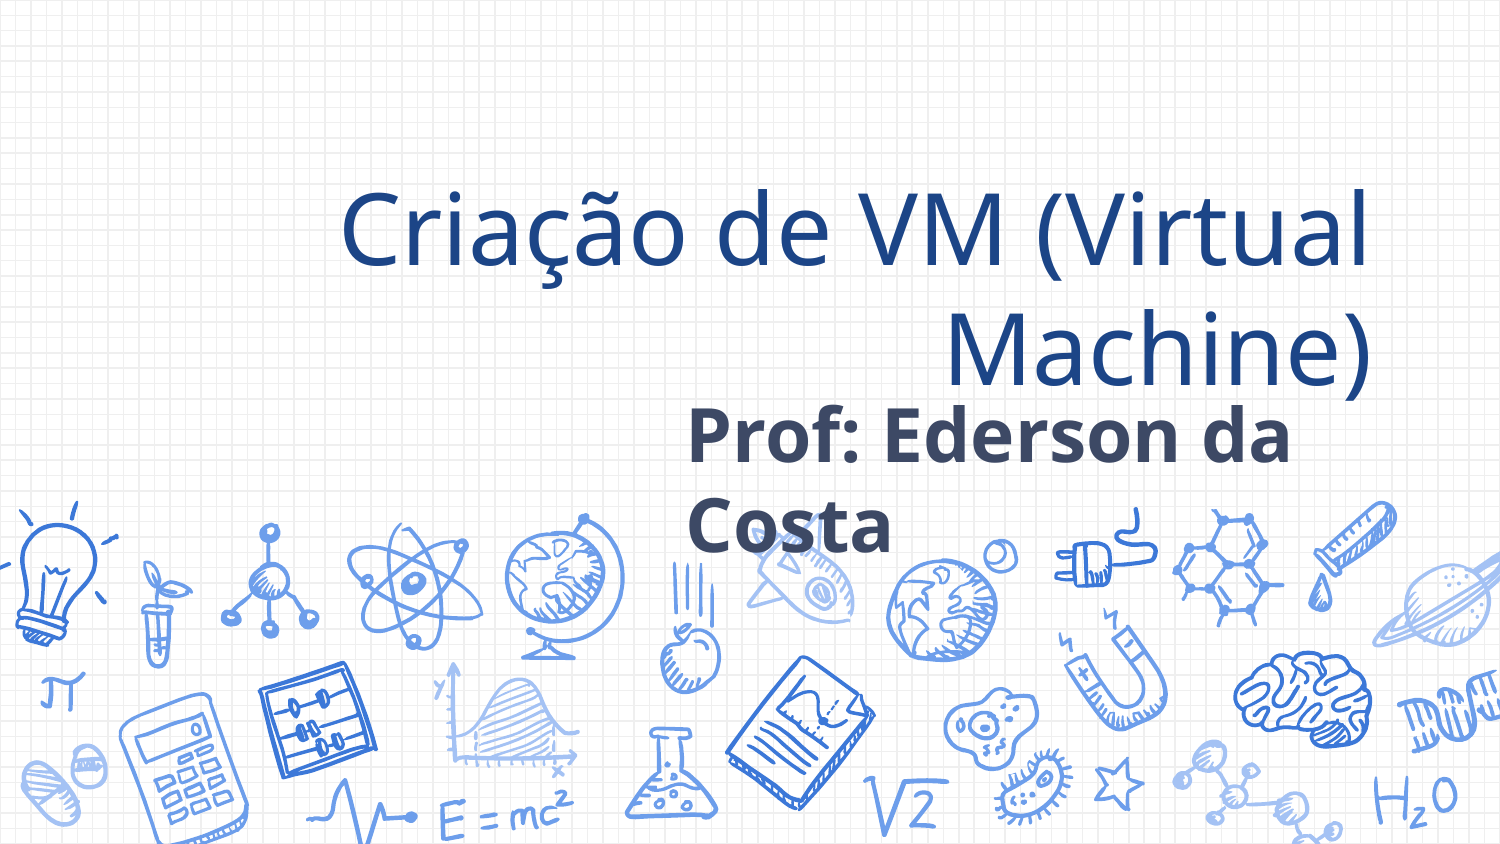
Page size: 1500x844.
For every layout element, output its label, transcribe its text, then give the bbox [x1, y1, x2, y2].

text_box Prof: Ederson da Costa [670, 372, 1436, 777]
title Criação de VM (Virtual Machine) [253, 190, 1388, 381]
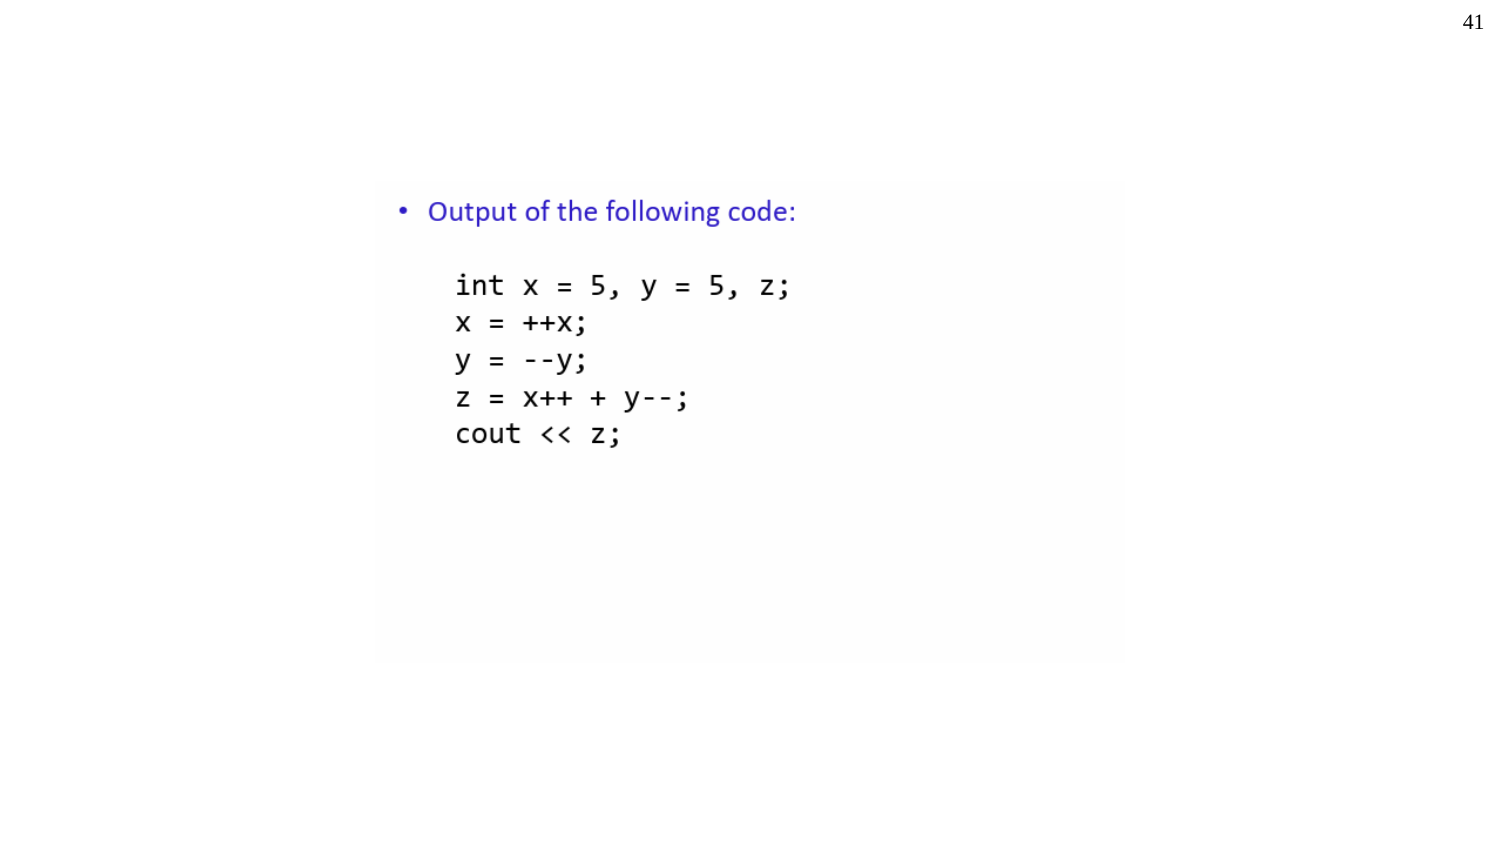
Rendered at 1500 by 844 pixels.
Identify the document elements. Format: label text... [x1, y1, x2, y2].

slide_number 41 [1187, 0, 1500, 57]
picture [375, 181, 1125, 663]
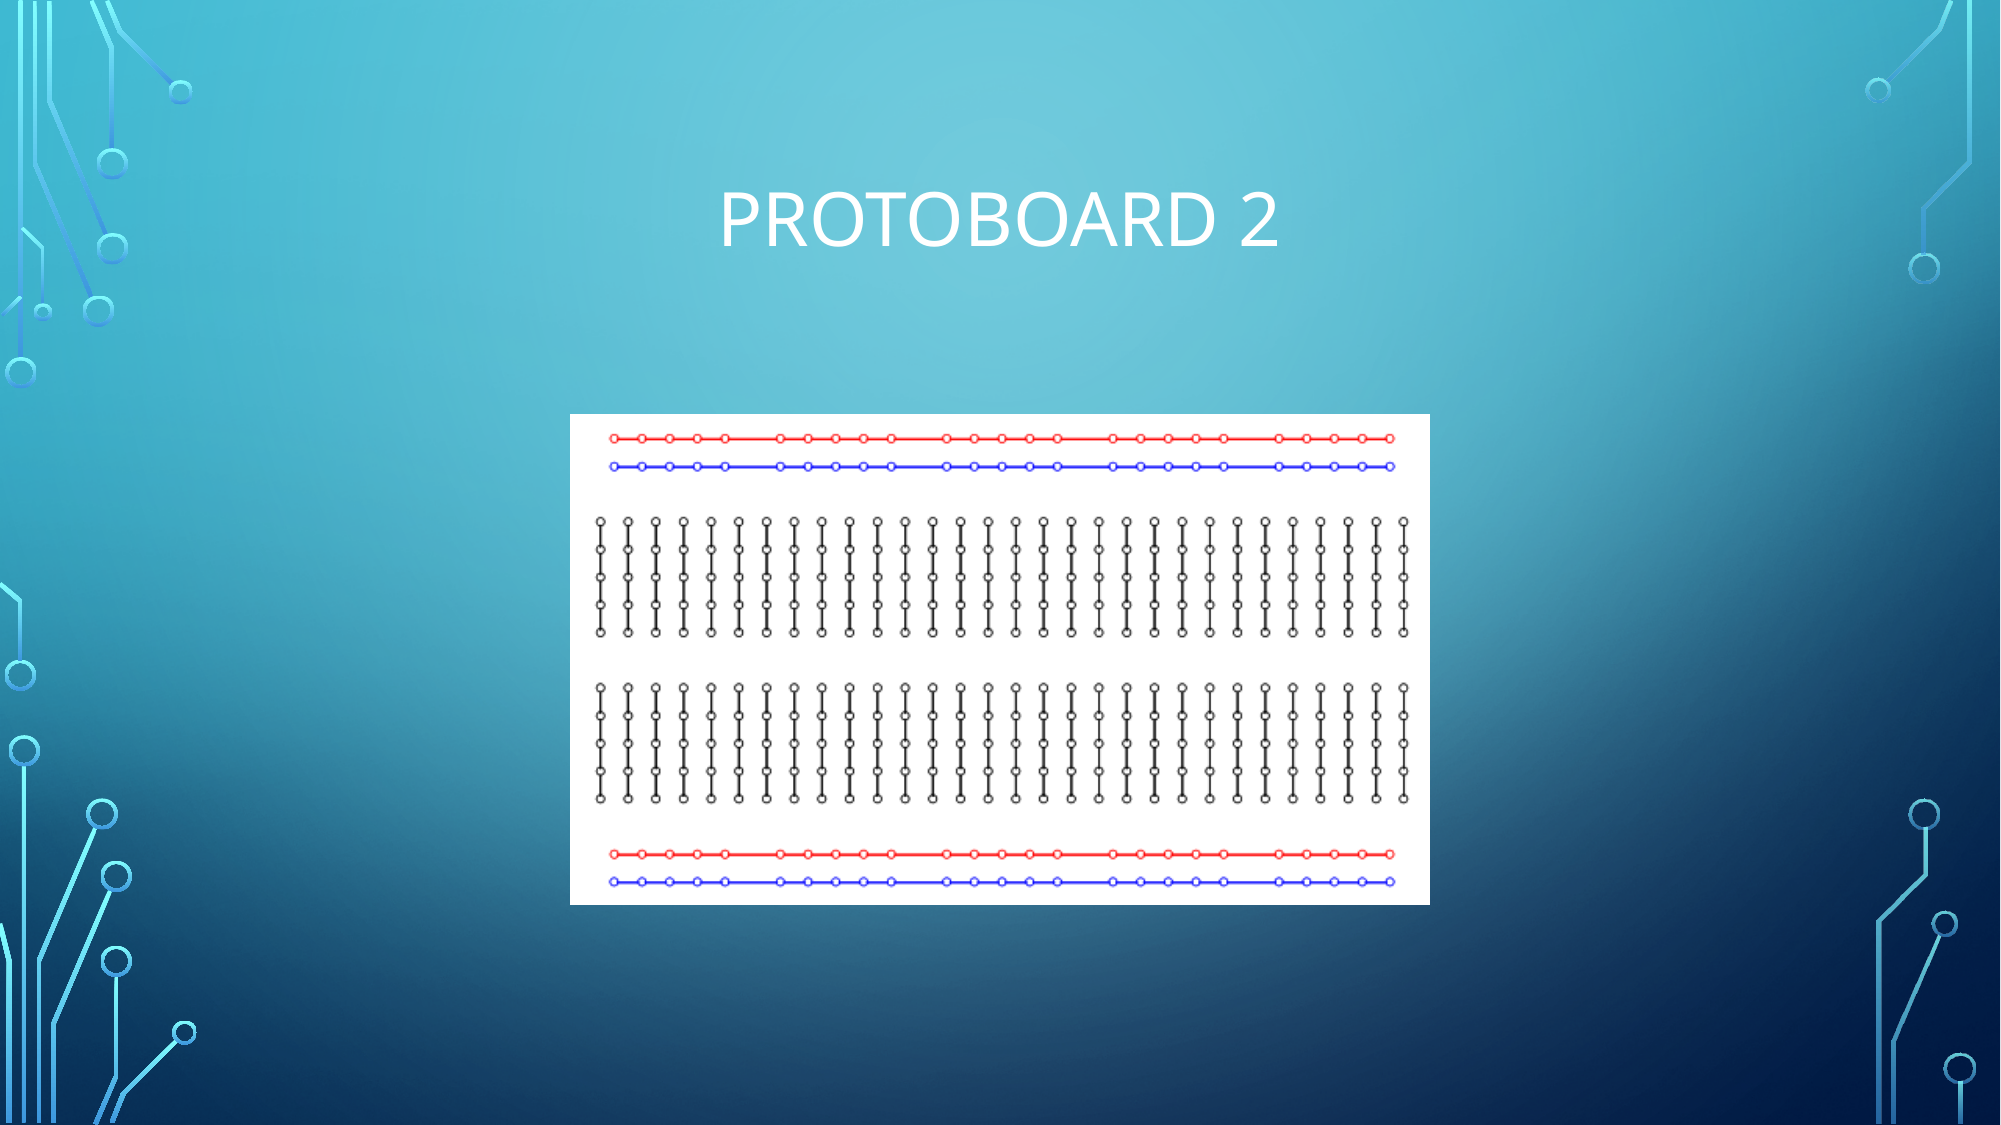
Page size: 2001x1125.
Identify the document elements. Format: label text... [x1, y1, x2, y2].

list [569, 413, 1430, 905]
title Protoboard 2 [187, 101, 1813, 344]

[Task prompt]: Go through the lines above. Select every one that has the string "Page".

[Result of the task]:
Page size: 1500x844.
Page size: 2001x1125.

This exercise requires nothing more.